## Your task
Once the pictures are set aside, reproduce the remaining data exactly.

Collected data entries
_ _ _ _ _

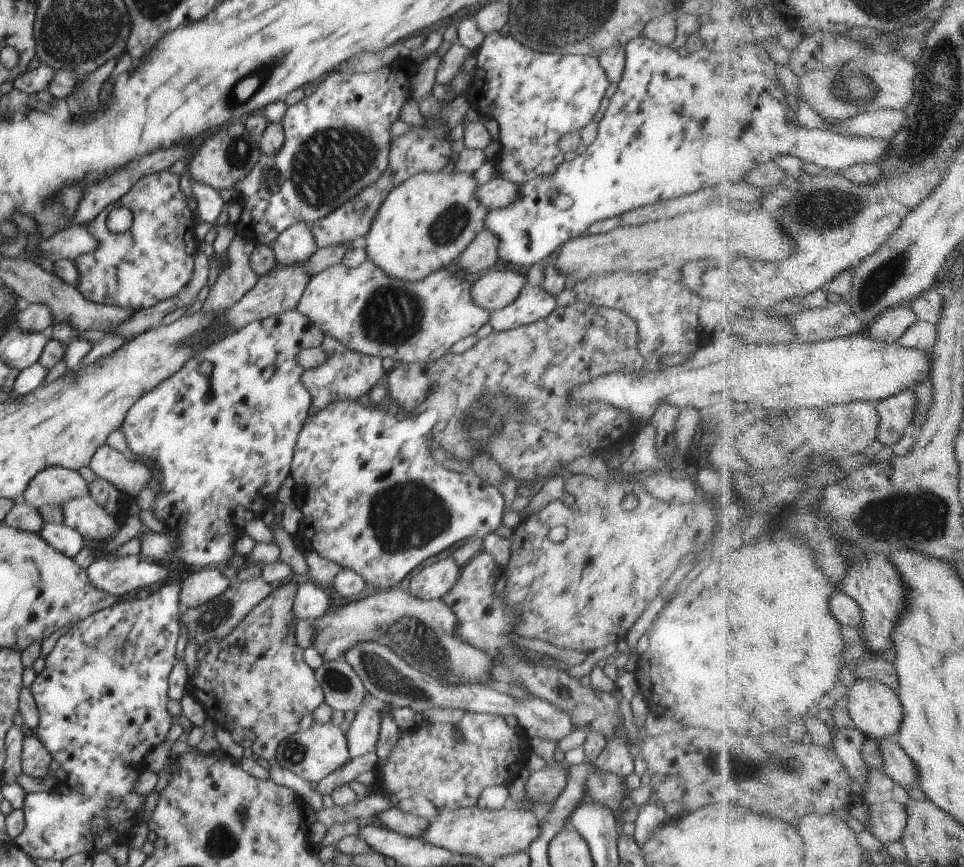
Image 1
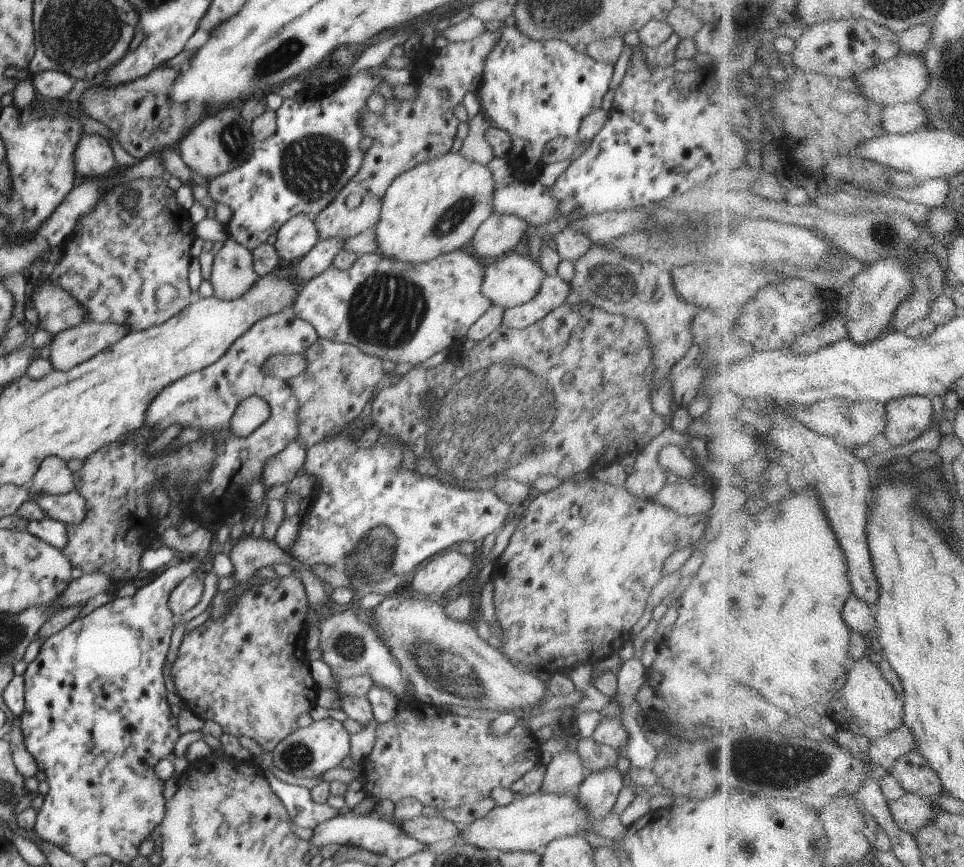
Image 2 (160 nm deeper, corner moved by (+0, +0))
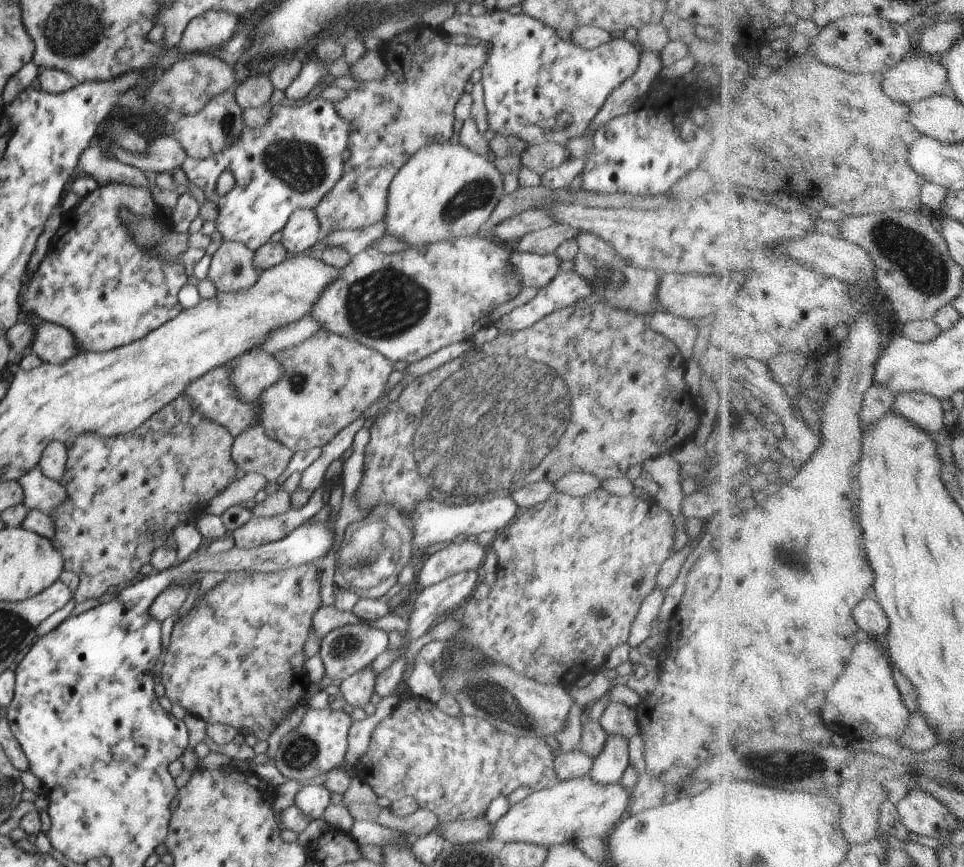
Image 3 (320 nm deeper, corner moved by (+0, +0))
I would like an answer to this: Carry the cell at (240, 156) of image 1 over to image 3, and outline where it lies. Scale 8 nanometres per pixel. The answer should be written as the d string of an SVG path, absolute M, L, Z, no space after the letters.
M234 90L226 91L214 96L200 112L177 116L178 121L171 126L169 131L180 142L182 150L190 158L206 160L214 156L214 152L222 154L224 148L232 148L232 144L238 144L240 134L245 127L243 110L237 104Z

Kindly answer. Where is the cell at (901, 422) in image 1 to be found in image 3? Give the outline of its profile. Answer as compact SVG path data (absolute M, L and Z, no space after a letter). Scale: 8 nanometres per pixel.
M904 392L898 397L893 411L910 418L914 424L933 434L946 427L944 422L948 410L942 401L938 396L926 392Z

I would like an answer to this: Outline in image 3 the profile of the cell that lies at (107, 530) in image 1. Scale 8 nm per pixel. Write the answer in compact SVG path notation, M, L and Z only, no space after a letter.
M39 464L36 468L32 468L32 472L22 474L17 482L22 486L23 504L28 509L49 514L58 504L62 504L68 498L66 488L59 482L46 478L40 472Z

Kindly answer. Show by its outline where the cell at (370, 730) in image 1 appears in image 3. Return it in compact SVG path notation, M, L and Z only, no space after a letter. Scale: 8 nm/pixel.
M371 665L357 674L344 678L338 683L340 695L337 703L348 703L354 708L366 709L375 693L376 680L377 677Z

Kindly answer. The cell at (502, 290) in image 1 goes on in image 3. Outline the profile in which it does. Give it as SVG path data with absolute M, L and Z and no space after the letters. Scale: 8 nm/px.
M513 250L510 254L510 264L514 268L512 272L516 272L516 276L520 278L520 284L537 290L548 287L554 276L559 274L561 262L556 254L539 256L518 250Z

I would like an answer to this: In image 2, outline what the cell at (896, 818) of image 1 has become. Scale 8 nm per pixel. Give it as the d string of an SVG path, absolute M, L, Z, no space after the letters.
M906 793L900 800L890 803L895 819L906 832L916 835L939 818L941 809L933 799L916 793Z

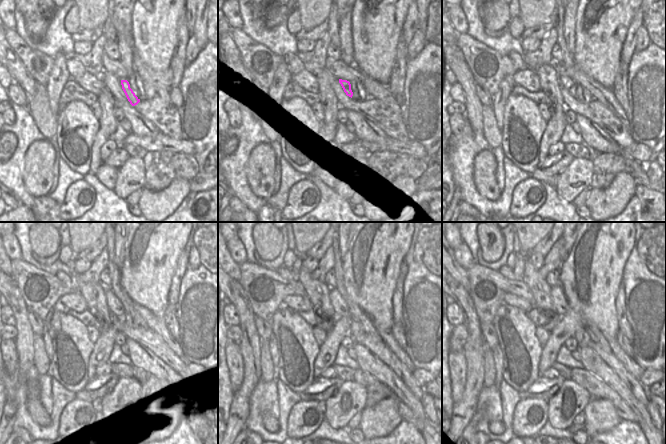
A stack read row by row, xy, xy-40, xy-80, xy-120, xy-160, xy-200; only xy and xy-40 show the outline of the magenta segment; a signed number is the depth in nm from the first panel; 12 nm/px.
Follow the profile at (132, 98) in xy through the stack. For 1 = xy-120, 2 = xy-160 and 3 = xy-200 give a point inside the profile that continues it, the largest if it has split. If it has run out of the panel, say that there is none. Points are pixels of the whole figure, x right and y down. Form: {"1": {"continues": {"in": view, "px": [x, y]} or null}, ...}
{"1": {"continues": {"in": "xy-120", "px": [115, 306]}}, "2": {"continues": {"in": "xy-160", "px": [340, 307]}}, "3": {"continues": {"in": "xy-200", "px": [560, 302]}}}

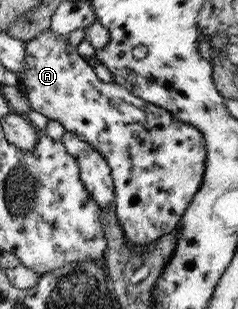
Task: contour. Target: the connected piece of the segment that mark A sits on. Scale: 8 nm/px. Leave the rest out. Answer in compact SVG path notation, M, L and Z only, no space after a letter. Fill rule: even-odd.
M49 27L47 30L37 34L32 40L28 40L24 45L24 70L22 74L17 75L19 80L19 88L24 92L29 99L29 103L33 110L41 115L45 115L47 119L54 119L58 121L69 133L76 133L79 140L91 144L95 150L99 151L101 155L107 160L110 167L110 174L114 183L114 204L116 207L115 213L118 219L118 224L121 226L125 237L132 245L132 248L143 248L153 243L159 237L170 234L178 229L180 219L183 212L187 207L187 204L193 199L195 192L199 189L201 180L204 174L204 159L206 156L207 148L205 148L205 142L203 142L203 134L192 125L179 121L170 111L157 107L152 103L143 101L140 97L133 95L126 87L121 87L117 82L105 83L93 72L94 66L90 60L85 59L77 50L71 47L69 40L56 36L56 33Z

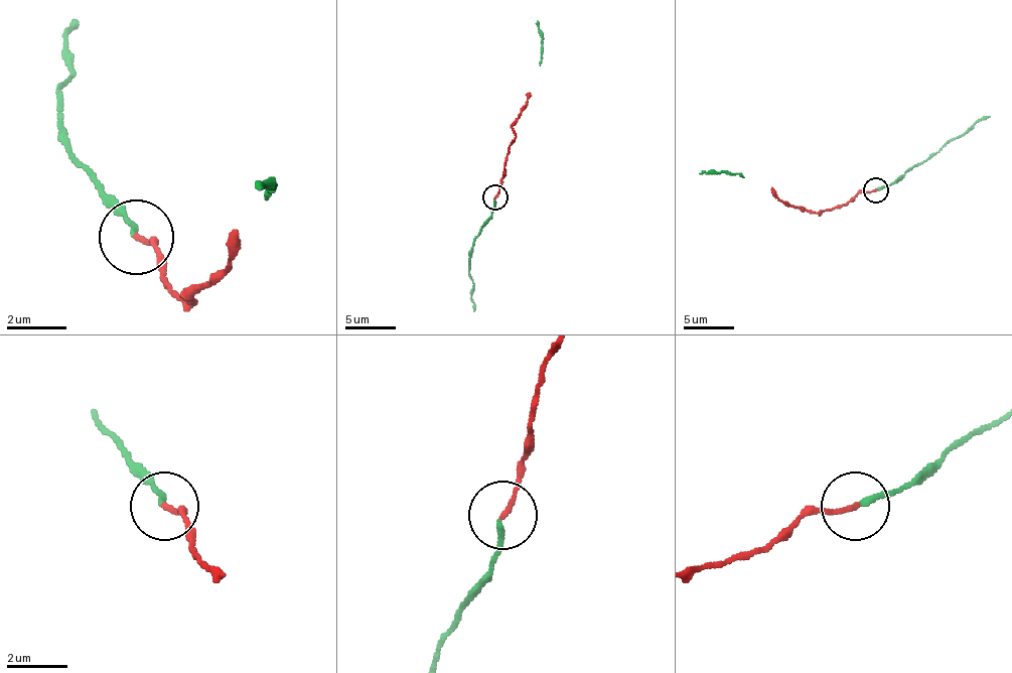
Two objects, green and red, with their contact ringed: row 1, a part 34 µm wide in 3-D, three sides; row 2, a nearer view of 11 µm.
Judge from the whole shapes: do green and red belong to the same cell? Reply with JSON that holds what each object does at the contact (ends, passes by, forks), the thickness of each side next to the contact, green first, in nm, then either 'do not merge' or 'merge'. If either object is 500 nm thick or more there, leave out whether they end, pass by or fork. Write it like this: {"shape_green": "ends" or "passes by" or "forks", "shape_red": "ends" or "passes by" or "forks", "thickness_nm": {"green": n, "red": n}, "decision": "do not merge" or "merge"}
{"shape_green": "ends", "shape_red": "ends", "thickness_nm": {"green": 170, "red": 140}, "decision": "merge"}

_ _ _ _ _

## Response area
Image 1
Image 2 (160 nm deeper, corner moved by (+0, +0))
Image 3 (320 nm deeper, corner moved by (+0, +0))
I would like an answer to this: Carry the cell at (240, 156) of image 1 over to image 3, and outline where it lies. Scale 8 nanometres per pixel. The answer should be written as the d string of an SVG path, absolute M, L, Z, no space after the letters.
M234 90L226 91L214 96L200 112L177 116L178 121L171 126L169 131L180 142L182 150L190 158L206 160L214 156L214 152L222 154L224 148L232 148L232 144L238 144L240 134L245 127L243 110L237 104Z

Kindly answer. Where is the cell at (901, 422) in image 1 to be found in image 3? Give the outline of its profile. Answer as compact SVG path data (absolute M, L and Z, no space after a letter). Scale: 8 nanometres per pixel.
M904 392L898 397L893 411L910 418L914 424L933 434L946 427L944 422L948 410L942 401L938 396L926 392Z

I would like an answer to this: Outline in image 3 the profile of the cell that lies at (107, 530) in image 1. Scale 8 nm per pixel. Write the answer in compact SVG path notation, M, L and Z only, no space after a letter.
M39 464L36 468L32 468L32 472L22 474L17 482L22 486L23 504L28 509L49 514L58 504L62 504L68 498L66 488L59 482L46 478L40 472Z

Kindly answer. Show by its outline where the cell at (370, 730) in image 1 appears in image 3. Return it in compact SVG path notation, M, L and Z only, no space after a letter. Scale: 8 nm/pixel.
M371 665L357 674L344 678L338 683L340 695L337 703L348 703L354 708L366 709L375 693L376 680L377 677Z

Kindly answer. The cell at (502, 290) in image 1 goes on in image 3. Outline the profile in which it does. Give it as SVG path data with absolute M, L and Z and no space after the letters. Scale: 8 nm/px.
M513 250L510 254L510 264L514 268L512 272L516 272L516 276L520 278L520 284L537 290L548 287L554 276L559 274L561 262L556 254L539 256L518 250Z

I would like an answer to this: In image 2, outline what the cell at (896, 818) of image 1 has become. Scale 8 nm per pixel. Give it as the d string of an SVG path, absolute M, L, Z, no space after the letters.
M906 793L900 800L890 803L895 819L906 832L916 835L939 818L941 809L933 799L916 793Z

A stack read row by row, xy, xy-40, xy-80, xy-120, xy-160, xy-200; only xy and xy-40 show the outline of the magenta segment; a signed number is the depth in nm from the first panel; 12 nm/px.
Follow the profile at (132, 98) in xy through the stack. For 1 = xy-120, 2 = xy-160 and 3 = xy-200 give a point inside the profile that continues it, the largest if it has split. If it has run out of the panel, say that there is none. Points are pixels of the whole figure, x right and y down. Form: {"1": {"continues": {"in": view, "px": [x, y]} or null}, ...}
{"1": {"continues": {"in": "xy-120", "px": [115, 306]}}, "2": {"continues": {"in": "xy-160", "px": [340, 307]}}, "3": {"continues": {"in": "xy-200", "px": [560, 302]}}}

Task: contour. Target: the connected piece of the segment that mark A sits on. Scale: 8 nm/px. Leave the rest out. Answer in compact SVG path notation, M, L and Z only, no space after a letter. Fill rule: even-odd.
M49 27L47 30L37 34L32 40L28 40L24 45L24 70L22 74L17 75L19 80L19 88L24 92L29 99L29 103L33 110L41 115L45 115L47 119L54 119L58 121L69 133L76 133L79 140L91 144L95 150L99 151L101 155L107 160L110 167L110 174L114 183L114 204L116 207L115 213L118 219L118 224L121 226L125 237L132 245L132 248L143 248L153 243L159 237L170 234L178 229L180 219L183 212L187 207L187 204L193 199L195 192L199 189L201 180L204 174L204 159L206 156L207 148L205 148L205 142L203 142L203 134L192 125L179 121L170 111L157 107L152 103L143 101L140 97L133 95L126 87L121 87L117 82L105 83L93 72L94 66L90 60L85 59L77 50L71 47L69 40L56 36L56 33Z

Two objects, green and red, with their contact ringed: row 1, a part 34 µm wide in 3-D, three sides; row 2, a nearer view of 11 µm.
Judge from the whole shapes: do green and red belong to the same cell? Reply with JSON that holds what each object does at the contact (ends, passes by, forks), the thickness of each side next to the contact, green first, in nm, then either 'do not merge' or 'merge'. If either object is 500 nm thick or more there, leave out whether they end, pass by or fork. Write it like this: {"shape_green": "ends" or "passes by" or "forks", "shape_red": "ends" or "passes by" or "forks", "thickness_nm": {"green": n, "red": n}, "decision": "do not merge" or "merge"}
{"shape_green": "ends", "shape_red": "ends", "thickness_nm": {"green": 170, "red": 140}, "decision": "merge"}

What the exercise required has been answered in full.